*Testo da analizzare:*
··········

Però, nell’insieme, han questi due quadri molta analogia. Quello di Roma è designato per l’ingresso di Traiano in quella città dopo il primo trionfo Dacico; ed io inclino a credere che lo stesso possa pensarsi del nostro.
Si sa da Dione[2] che Traiano, dopo avere per alcun tempo dimorato in Roma da quando vi era pervenuto come sovrano, si affrettò a muover guerra ai Daci: Traianus autem cum Romae aliquandiu commoratus esset, in Dacos cum exercitu proficiscitur. Ed aggiunge lo stesso autore che Traiano, sottomesso Decebalo, ritornò in Italia conducendo i legati di costui, per confermare la pace dinanzi al Senato, e che per questa vittoria si ebbe il trionfo e fu appellato Dacico. Le parole dello storico son queste: «His confectis rebus, Traianus in Italiam revertitur. Tum legati Decebali intromittuntur in Senatum, depositisque armis, iunctisque manibus more servorum, pauca supplices loquuntur: dein confirmata pace arma recipiunt. Eoque facto Traianus de Dacis triumphavit, et Dacicus cognominatus est.»

··········

*Voci salvate:*
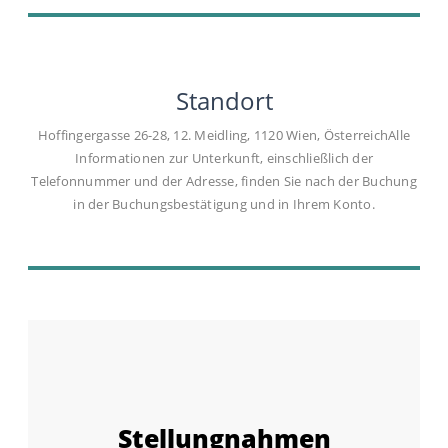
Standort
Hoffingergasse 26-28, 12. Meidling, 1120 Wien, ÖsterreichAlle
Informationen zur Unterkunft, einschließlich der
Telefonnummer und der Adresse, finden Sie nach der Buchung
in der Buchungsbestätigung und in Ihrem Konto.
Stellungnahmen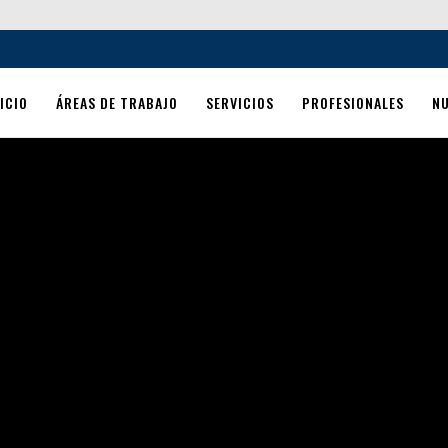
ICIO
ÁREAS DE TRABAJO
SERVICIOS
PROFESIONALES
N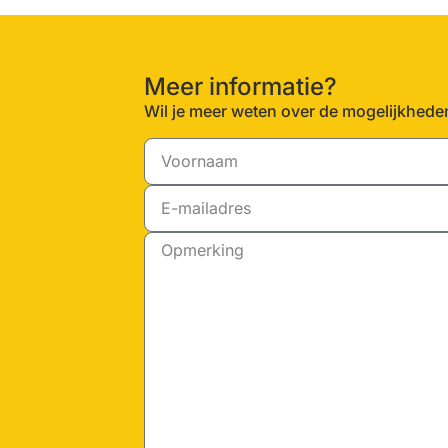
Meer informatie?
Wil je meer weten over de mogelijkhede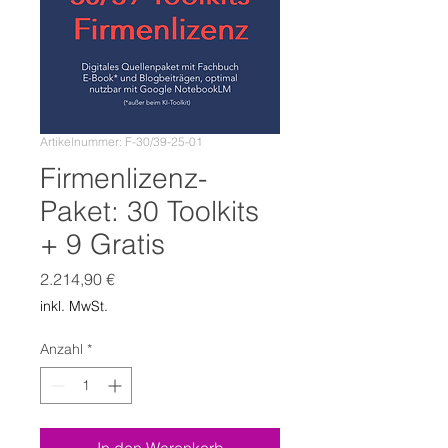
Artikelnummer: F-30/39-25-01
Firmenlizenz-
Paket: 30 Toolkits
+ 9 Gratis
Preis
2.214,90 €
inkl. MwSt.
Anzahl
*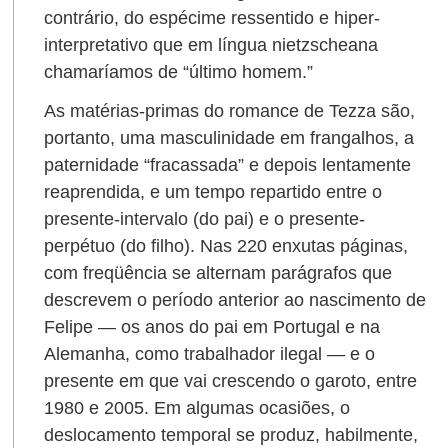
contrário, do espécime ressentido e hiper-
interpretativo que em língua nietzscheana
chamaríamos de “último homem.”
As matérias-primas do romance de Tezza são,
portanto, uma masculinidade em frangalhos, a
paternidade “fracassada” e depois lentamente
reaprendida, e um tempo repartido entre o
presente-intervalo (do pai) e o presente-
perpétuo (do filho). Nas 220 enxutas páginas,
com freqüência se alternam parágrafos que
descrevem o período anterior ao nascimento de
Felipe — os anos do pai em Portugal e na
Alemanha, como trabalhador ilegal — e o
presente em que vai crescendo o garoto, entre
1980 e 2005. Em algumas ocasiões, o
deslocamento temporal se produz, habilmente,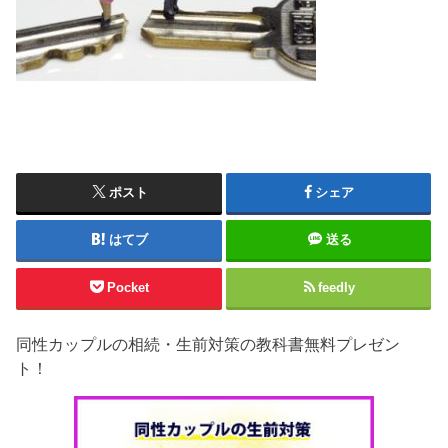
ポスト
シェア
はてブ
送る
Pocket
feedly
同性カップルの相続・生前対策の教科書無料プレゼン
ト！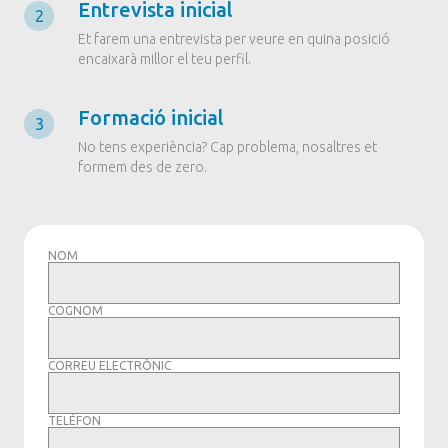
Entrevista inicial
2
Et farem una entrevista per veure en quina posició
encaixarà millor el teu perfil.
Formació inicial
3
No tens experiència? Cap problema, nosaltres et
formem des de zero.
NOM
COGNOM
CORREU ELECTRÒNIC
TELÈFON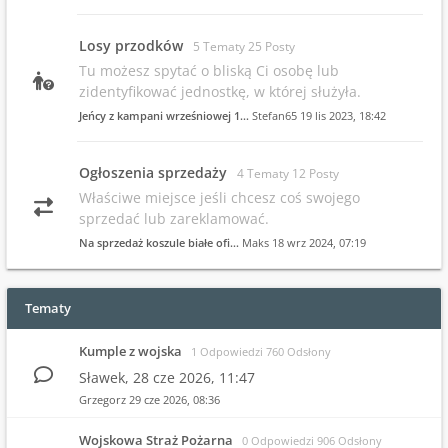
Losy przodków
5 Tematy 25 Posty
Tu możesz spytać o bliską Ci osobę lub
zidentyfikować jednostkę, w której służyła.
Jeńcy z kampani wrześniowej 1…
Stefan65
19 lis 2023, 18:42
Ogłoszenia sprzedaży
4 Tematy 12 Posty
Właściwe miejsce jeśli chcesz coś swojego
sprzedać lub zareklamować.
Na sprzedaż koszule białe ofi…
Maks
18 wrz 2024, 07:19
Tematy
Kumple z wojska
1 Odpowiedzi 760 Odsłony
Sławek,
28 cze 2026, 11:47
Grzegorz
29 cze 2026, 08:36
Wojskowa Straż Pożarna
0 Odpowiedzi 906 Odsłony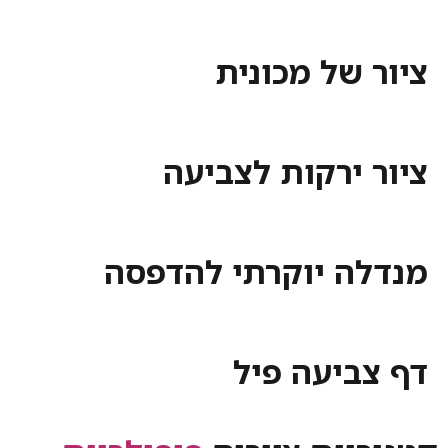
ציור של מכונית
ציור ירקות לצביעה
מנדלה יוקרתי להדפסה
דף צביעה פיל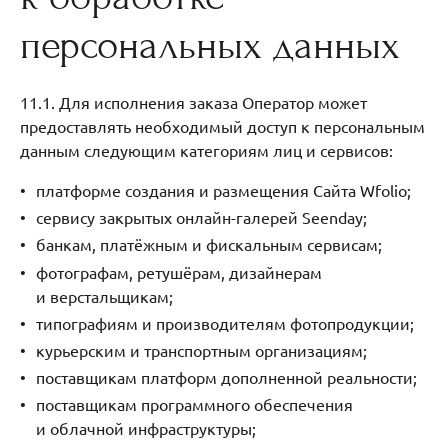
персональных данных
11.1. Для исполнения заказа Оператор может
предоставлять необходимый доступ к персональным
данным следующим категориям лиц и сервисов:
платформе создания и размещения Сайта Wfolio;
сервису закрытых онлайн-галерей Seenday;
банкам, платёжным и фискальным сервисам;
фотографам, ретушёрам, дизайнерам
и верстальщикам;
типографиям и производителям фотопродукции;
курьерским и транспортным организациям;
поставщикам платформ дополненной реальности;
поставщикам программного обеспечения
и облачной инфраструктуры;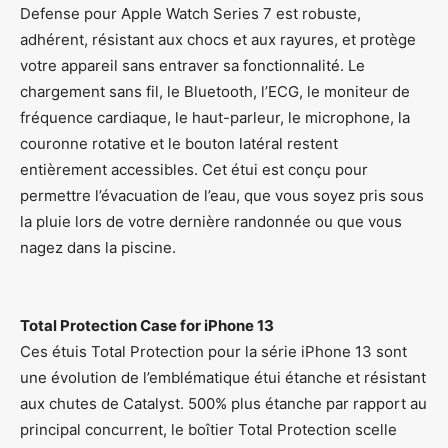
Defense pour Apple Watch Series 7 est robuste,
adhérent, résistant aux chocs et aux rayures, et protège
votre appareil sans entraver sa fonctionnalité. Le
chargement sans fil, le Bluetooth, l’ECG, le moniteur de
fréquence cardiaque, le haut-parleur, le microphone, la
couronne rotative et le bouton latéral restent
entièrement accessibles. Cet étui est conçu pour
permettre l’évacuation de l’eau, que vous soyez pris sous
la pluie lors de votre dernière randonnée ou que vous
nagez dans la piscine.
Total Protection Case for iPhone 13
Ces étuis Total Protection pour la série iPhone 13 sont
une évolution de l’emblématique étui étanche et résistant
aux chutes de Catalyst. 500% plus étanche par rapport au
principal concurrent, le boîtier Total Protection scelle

··········

*Consegne:*
**a.** Rispondi alle seguenti domande sul testo su Traiano.
(i) A quale evento è riferito il quadro di Roma?
(ii) Chi condusse con sé Traiano quando ritornò in Italia?
(iii) Con quale appellativo fu chiamato Traiano dopo il trionfo?
**b.** Stabilisci se ciascuna affermazione concorda con il testo su Traiano. Per ognuna rispondi sì o no e cita le parole decisive del testo.
(i) Traiano partì contro i Daci senza trattenersi a Roma dopo esservi giunto come sovrano.
(ii) I legati di Decebalo deposero le armi davanti al Senato.
(iii) Chi scrive afferma con certezza che il nostro quadro rappresenta lo stesso evento di quello di Roma.

*Compiti svolti:*
**a.**
(i) Il quadro di Roma è riferito all'ingresso di Traiano in quella città dopo il primo trionfo Dacico.
(ii) Traiano condusse con sé i legati di Decebalo.
(iii) Traiano fu chiamato Dacico.

**b.**
(i) No: «dopo avere per alcun tempo dimorato in Roma da quando vi era pervenuto come sovrano, si affrettò a muover guerra ai Daci».
(ii) Sì: «Tum legati Decebali intromittuntur in Senatum, depositisque armis».
(iii) No: «io inclino a credere che lo stesso possa pensarsi del nostro».